GARG-AML against Smurfing: A Scalable and Interpretable Graph-Based Framework for Anti-Money Laundering
Deprez, Bruno, Baesens, Bart, Verdonck, Tim, Verbeke, Wouter
Purpose: This paper introduces a novel graph-based method, GARG-AML, for efficient and effective anti-money laundering (AML). It quantifies smurfing risk, a popular money laundering method, by providing each node in the network with a single interpretable score.
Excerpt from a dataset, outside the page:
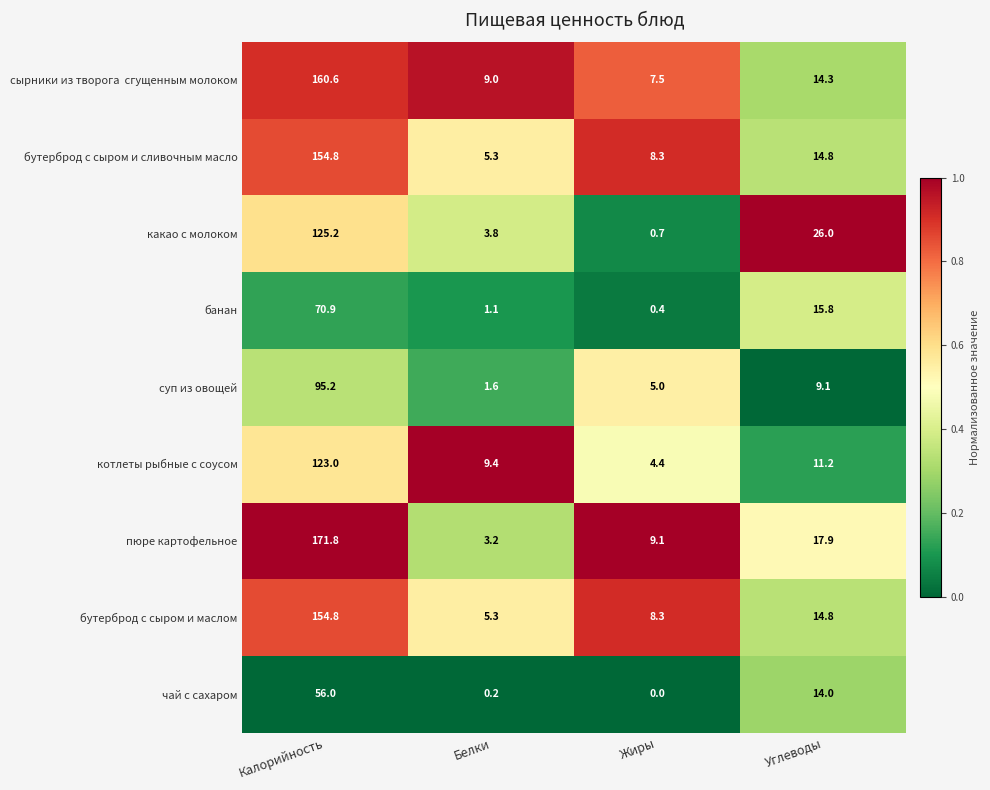

What is the maximum value for чай с сахаром?

56.0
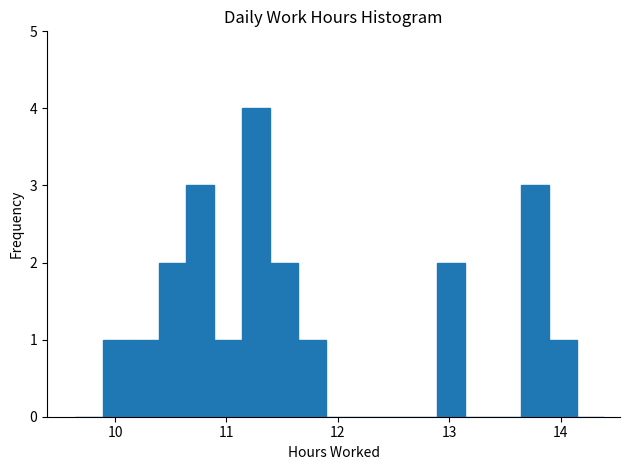

Read against the x-axis, roughly where is the centre of the tallest bar?

11.3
The proposed method strikes a balance among computational efficiency, detection power and transparency. Different versions of GARG-AML are introduced for undirected and directed networks. Methodology: GARG-AML constructs the adjacency matrix of a node's second-order neighbourhood in a specific way. This allows us to use the density of different blocks in the adjacency matrix to express the neighbourhood's resemblance to a pure smurfing pattern. GARG-AML is extended using a decision tree and gradient-boosting classifier to increase its performance even more. The methods are tested on synthetic and on open-source data against the current state-of-the-art in AML. Findings: We find that GARG-AML obtains state-of-the-art performance on all datasets. We illustrate that GARG-AML scales well to massive transactions graphs encountered at financial institutions. By leveraging only the adjacency matrix of the second-order neighbourhood and basic network features, this work highlights the potential of fundamental network properties towards advancing fraud detection. Originality: This paper uses only basic network features and expert knowledge on smurfing to construct a performant AML system. The originality lies in the translation of smurfing detection to these features and network representation. Our proposed method is built around the real business needs of scalability and interpretability. It therefore provides a solution that can be easily implemented at financial institutions or incorporated in existing AML solutions.